Jesse Mockrin at Nathalie Karg Gallery

Inspired by art history and contemporary fashion, LA-based oil painter Jesse Mockrin offers glimpses of androgynous creatures with long necks, doll-like features and strangely bone-less fingers. (At Nathalie Karg Gallery on the Lower East Side through Dec 6th).

Jesse Mockrin, One Summer Day, oil on linen, 37 x 25 inches, 2016.
Jesse Mockrin, One Summer Day, oil on linen, 37 x 25 inches, 2016.

Paulina Olowska at Metro Pictures

Polish painter Paulina Olowska’s series of female figures suggest strong personalities; this shadowy character is based on gardener Valerie Finnis, who confessed to having once put plants before people. (At Metro Pictures in Chelsea through Dec 22nd).

Paulina Olowska, The Gardener after Valerie Finnis, oil and acrylic on canvas, 86 5/8 x 70 7/8, 2016.
Paulina Olowska, The Gardener after Valerie Finnis, oil and acrylic on canvas, 86 5/8 x 70 7/8, 2016.

Werner Buttner at Marlborough Gallery

Monks levitate in an intense ball game imagined by German artist Werner Buttner.

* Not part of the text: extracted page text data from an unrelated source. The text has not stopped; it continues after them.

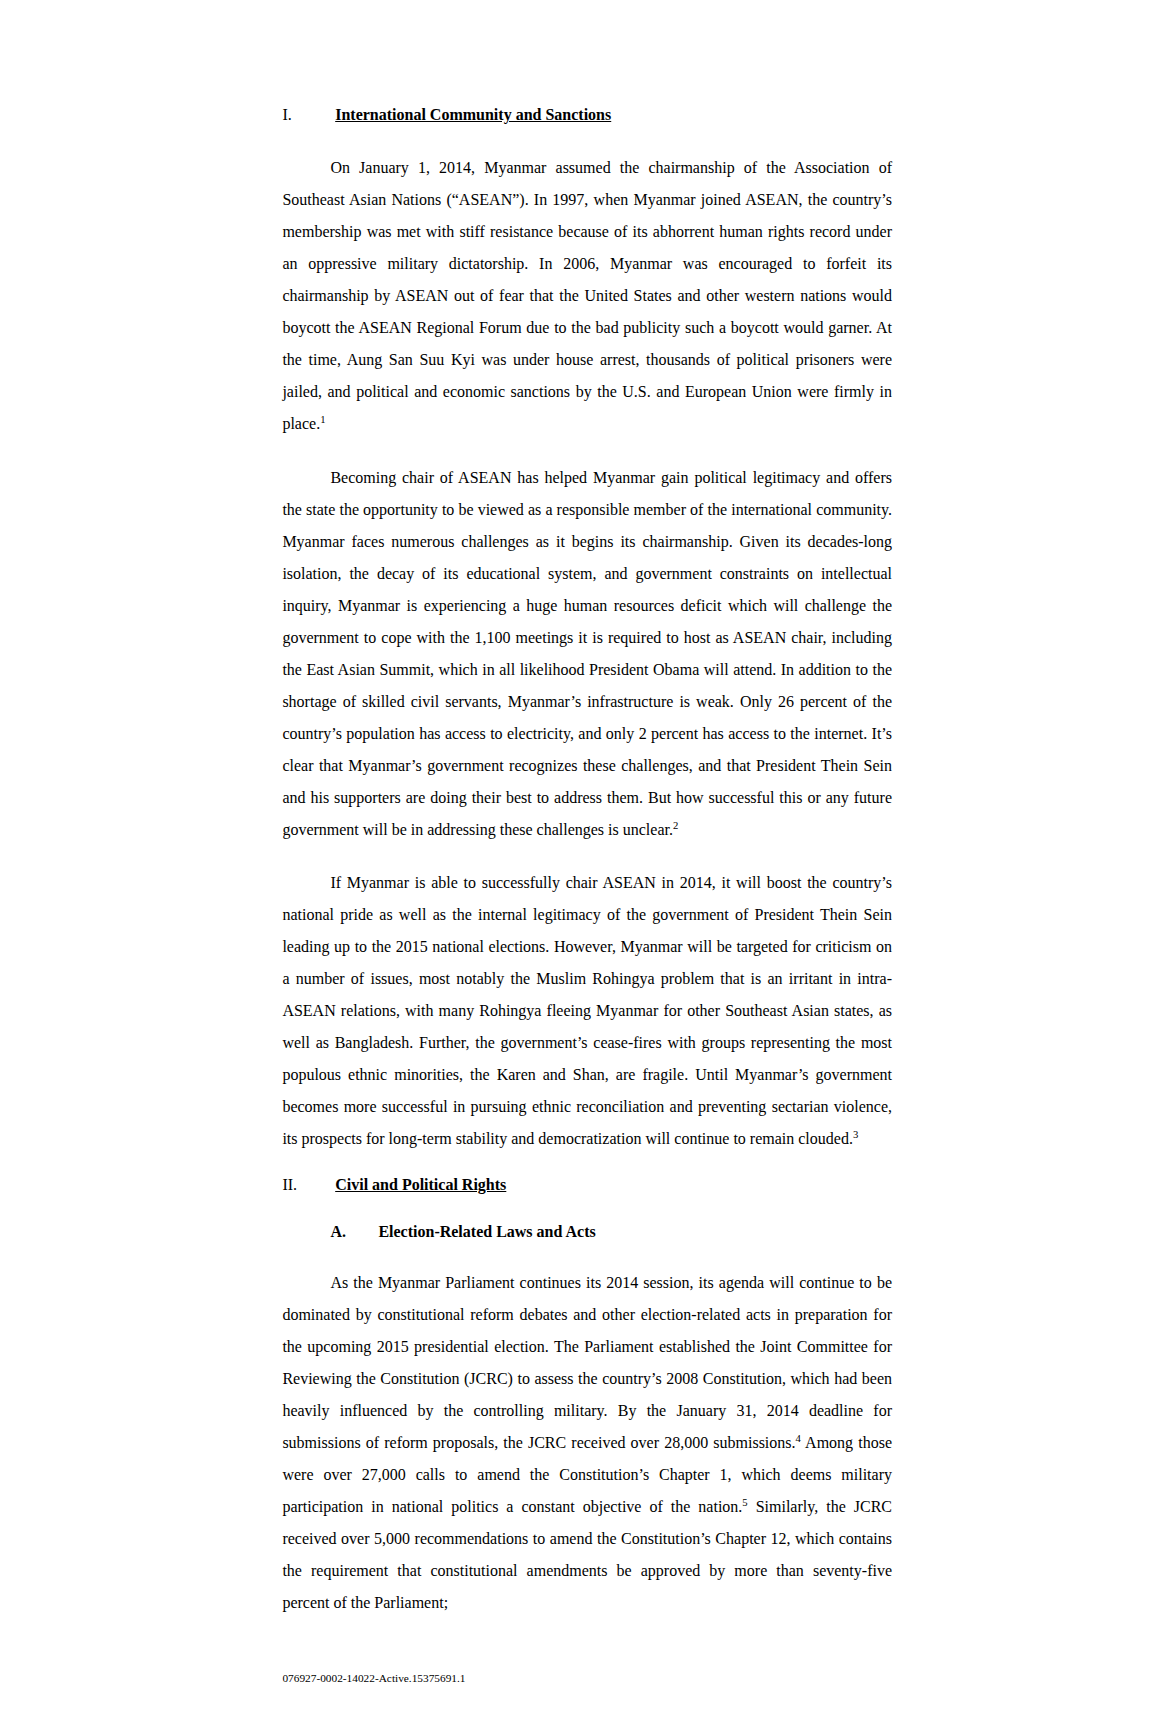I. International Community and Sanctions
On January 1, 2014, Myanmar assumed the chairmanship of the Association of Southeast Asian Nations (“ASEAN”). In 1997, when Myanmar joined ASEAN, the country’s membership was met with stiff resistance because of its abhorrent human rights record under an oppressive military dictatorship. In 2006, Myanmar was encouraged to forfeit its chairmanship by ASEAN out of fear that the United States and other western nations would boycott the ASEAN Regional Forum due to the bad publicity such a boycott would garner. At the time, Aung San Suu Kyi was under house arrest, thousands of political prisoners were jailed, and political and economic sanctions by the U.S. and European Union were firmly in place.1
Becoming chair of ASEAN has helped Myanmar gain political legitimacy and offers the state the opportunity to be viewed as a responsible member of the international community. Myanmar faces numerous challenges as it begins its chairmanship. Given its decades-long isolation, the decay of its educational system, and government constraints on intellectual inquiry, Myanmar is experiencing a huge human resources deficit which will challenge the government to cope with the 1,100 meetings it is required to host as ASEAN chair, including the East Asian Summit, which in all likelihood President Obama will attend. In addition to the shortage of skilled civil servants, Myanmar’s infrastructure is weak. Only 26 percent of the country’s population has access to electricity, and only 2 percent has access to the internet. It’s clear that Myanmar’s government recognizes these challenges, and that President Thein Sein and his supporters are doing their best to address them. But how successful this or any future government will be in addressing these challenges is unclear.2
If Myanmar is able to successfully chair ASEAN in 2014, it will boost the country’s national pride as well as the internal legitimacy of the government of President Thein Sein leading up to the 2015 national elections. However, Myanmar will be targeted for criticism on a number of issues, most notably the Muslim Rohingya problem that is an irritant in intra-ASEAN relations, with many Rohingya fleeing Myanmar for other Southeast Asian states, as well as Bangladesh. Further, the government’s cease-fires with groups representing the most populous ethnic minorities, the Karen and Shan, are fragile. Until Myanmar’s government becomes more successful in pursuing ethnic reconciliation and preventing sectarian violence, its prospects for long-term stability and democratization will continue to remain clouded.3
II. Civil and Political Rights
A. Election-Related Laws and Acts
As the Myanmar Parliament continues its 2014 session, its agenda will continue to be dominated by constitutional reform debates and other election-related acts in preparation for the upcoming 2015 presidential election. The Parliament established the Joint Committee for Reviewing the Constitution (JCRC) to assess the country’s 2008 Constitution, which had been heavily influenced by the controlling military. By the January 31, 2014 deadline for submissions of reform proposals, the JCRC received over 28,000 submissions.4 Among those were over 27,000 calls to amend the Constitution’s Chapter 1, which deems military participation in national politics a constant objective of the nation.5 Similarly, the JCRC received over 5,000 recommendations to amend the Constitution’s Chapter 12, which contains the requirement that constitutional amendments be approved by more than seventy-five percent of the Parliament;
076927-0002-14022-Active.15375691.1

Elsewhere, sausages fall from the sky and a dinosaur skeleton in a red hat bounds through a barren landscape in a series of paintings that combine the banal and the unusual to striking effect. (At Chelsea’s Marlborough Gallery through Dec 3rd).

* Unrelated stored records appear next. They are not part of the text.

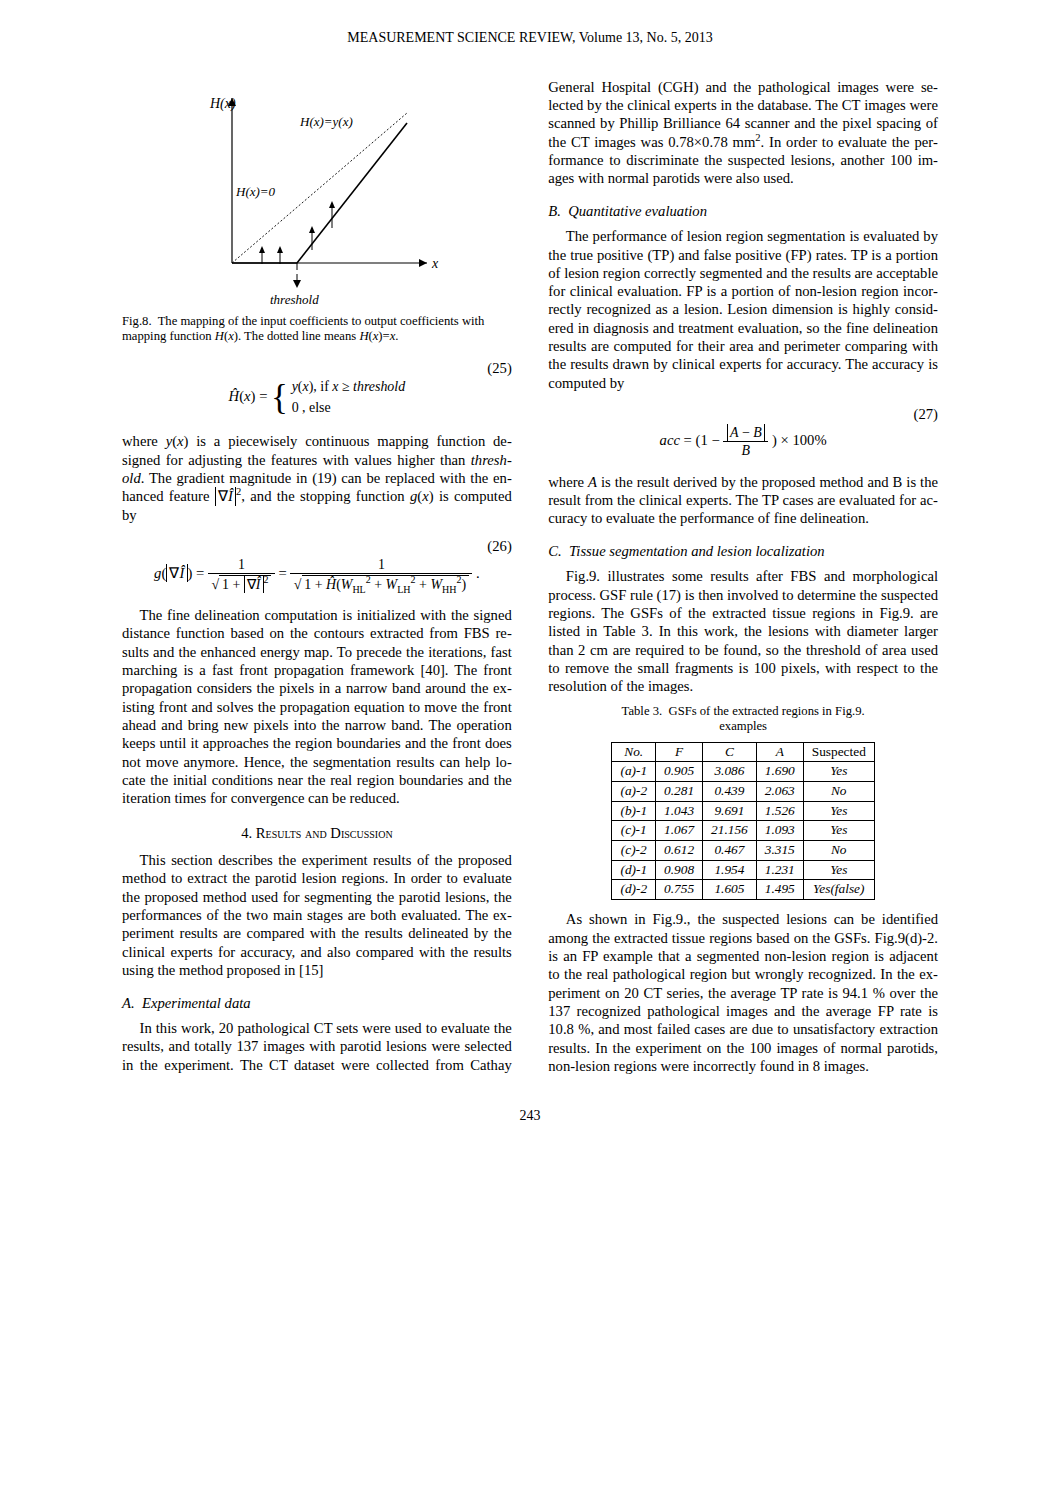MEASUREMENT SCIENCE REVIEW, Volume 13, No. 5, 2013
H(x) x H(x)=y(x) H(x)=0 threshold
Fig.8. The mapping of the input coefficients to output coefficients with mapping function H(x). The dotted line means H(x)=x.
(25) Ĥ(x) = {
y(x), if x ≥ threshold
0 , else
where y(x) is a piecewisely continuous mapping function designed for adjusting the features with values higher than threshold. The gradient magnitude in (19) can be replaced with the enhanced feature ∇Î2, and the stopping function g(x) is computed by
(26) g(∇Î) = 1 √1 + ∇Î2 = 1 √1 + Ĥ(WHL2 + WLH2 + WHH2) .
The fine delineation computation is initialized with the signed distance function based on the contours extracted from FBS results and the enhanced energy map. To precede the iterations, fast marching is a fast front propagation framework [40]. The front propagation considers the pixels in a narrow band around the existing front and solves the propagation equation to move the front ahead and bring new pixels into the narrow band. The operation keeps until it approaches the region boundaries and the front does not move anymore. Hence, the segmentation results can help locate the initial conditions near the real region boundaries and the iteration times for convergence can be reduced.
4. Results and Discussion
This section describes the experiment results of the proposed method to extract the parotid lesion regions. In order to evaluate the proposed method used for segmenting the parotid lesions, the performances of the two main stages are both evaluated. The experiment results are compared with the results delineated by the clinical experts for accuracy, and also compared with the results using the method proposed in [15]
A. Experimental data
In this work, 20 pathological CT sets were used to evaluate the results, and totally 137 images with parotid lesions were selected in the experiment. The CT dataset were collected from Cathay General Hospital (CGH) and the pathological images were selected by the clinical experts in the database. The CT images were scanned by Phillip Brilliance 64 scanner and the pixel spacing of the CT images was 0.78×0.78 mm2. In order to evaluate the performance to discriminate the suspected lesions, another 100 images with normal parotids were also used.
B. Quantitative evaluation
The performance of lesion region segmentation is evaluated by the true positive (TP) and false positive (FP) rates. TP is a portion of lesion region correctly segmented and the results are acceptable for clinical evaluation. FP is a portion of non-lesion region incorrectly recognized as a lesion. Lesion dimension is highly considered in diagnosis and treatment evaluation, so the fine delineation results are computed for their area and perimeter comparing with the results drawn by clinical experts for accuracy. The accuracy is computed by
(27) acc = (1 − A − B B ) × 100%
where A is the result derived by the proposed method and B is the result from the clinical experts. The TP cases are evaluated for accuracy to evaluate the performance of fine delineation.
C. Tissue segmentation and lesion localization
Fig.9. illustrates some results after FBS and morphological process. GSF rule (17) is then involved to determine the suspected regions. The GSFs of the extracted tissue regions in Fig.9. are listed in Table 3. In this work, the lesions with diameter larger than 2 cm are required to be found, so the threshold of area used to remove the small fragments is 100 pixels, with respect to the resolution of the images.
Table 3. GSFs of the extracted regions in Fig.9. examples
| No. | F | C | A | Suspected |
| --- | --- | --- | --- | --- |
| (a)-1 | 0.905 | 3.086 | 1.690 | Yes |
| (a)-2 | 0.281 | 0.439 | 2.063 | No |
| (b)-1 | 1.043 | 9.691 | 1.526 | Yes |
| (c)-1 | 1.067 | 21.156 | 1.093 | Yes |
| (c)-2 | 0.612 | 0.467 | 3.315 | No |
| (d)-1 | 0.908 | 1.954 | 1.231 | Yes |
| (d)-2 | 0.755 | 1.605 | 1.495 | Yes(false) |
As shown in Fig.9., the suspected lesions can be identified among the extracted tissue regions based on the GSFs. Fig.9(d)-2. is an FP example that a segmented non-lesion region is adjacent to the real pathological region but wrongly recognized. In the experiment on 20 CT series, the average TP rate is 94.1 % over the 137 recognized pathological images and the average FP rate is 10.8 %, and most failed cases are due to unsatisfactory extraction results. In the experiment on the 100 images of normal parotids, non-lesion regions were incorrectly found in 8 images.
243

Werner Buttner, Joie de Vivre (Lebensfreude), oil on canvas, 74 ¾ x 59 inches, 2015.
Werner Buttner, Joie de Vivre (Lebensfreude), oil on canvas, 74 ¾ x 59 inches, 2015.

Mark di Suvero at Paula Cooper Gallery

Geometric steel beams and panels dangle a pair of organic shapes in Mark di Suvero’s 2015 sculpture ‘The Cave’ at Paula Cooper Gallery, suggesting a manmade structure designed to offer up a natural form for our consideration. (In Chelsea through Dec 10th).

Mark di Suvero, The Cave, steel, 157 ½ x 172 x 132 inches, 2015.
Mark di Suvero, The Cave, steel, 157 ½ x 172 x 132 inches, 2015.

Pamela Rosenkranz at Miguel Abreu Gallery

An LED lighting strip turns Miguel Abreu Gallery an eerie green color, illuminating a puddle of synthetic liquid based on a pigment found in rainforest worms. Accompanied by a soundtrack of Amazon jungle noise played backwards, this installation by young Swiss artist Pamela Rosenkranz creates a surprisingly atmospheric faux-natural environment on the Lower East Side. (Through Dec 22nd).

Pamela Rosenkranz, Amazon (Green), LED lighting strip, 56 x 1 1/8 x ½ inches, 2016.
Pamela Rosenkranz, Amazon (Green), LED lighting strip, 56 x 1 1/8 x ½ inches, 2016.